Given data ->
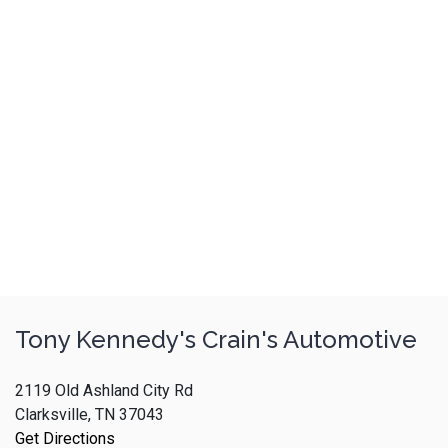
Tony Kennedy's Crain's Automotive
2119 Old Ashland City Rd
Clarksville, TN 37043
Get Directions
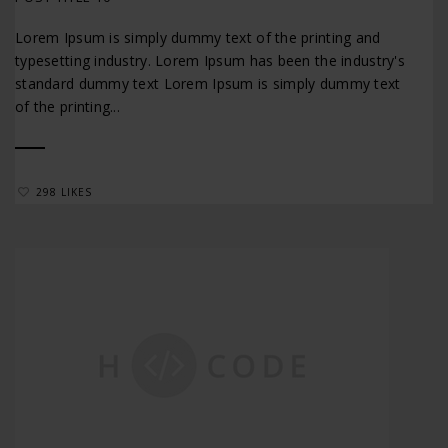
Lorem Ipsum is simply dummy text of the printing and
typesetting industry. Lorem Ipsum has been the industry's
standard dummy text Lorem Ipsum is simply dummy text
of the printing...
298 LIKES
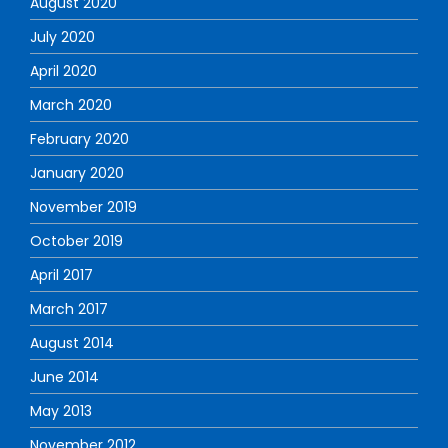
August 2020
July 2020
April 2020
March 2020
February 2020
January 2020
November 2019
October 2019
April 2017
March 2017
August 2014
June 2014
May 2013
November 2012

What you are asked to do -> Retype the listing exactly. Pictures do not belong in the copy.

Written solution ->
Tony Kennedy's Crain's Automotive
2119 Old Ashland City Rd
Clarksville, TN 37043
Get Directions
Lorem Ipsum is simply dummy text of the printing and
typesetting industry. Lorem Ipsum has been the industry's
standard dummy text Lorem Ipsum is simply dummy text
of the printing...
298 LIKES
August 2020
July 2020
April 2020
March 2020
February 2020
January 2020
November 2019
October 2019
April 2017
March 2017
August 2014
June 2014
May 2013
November 2012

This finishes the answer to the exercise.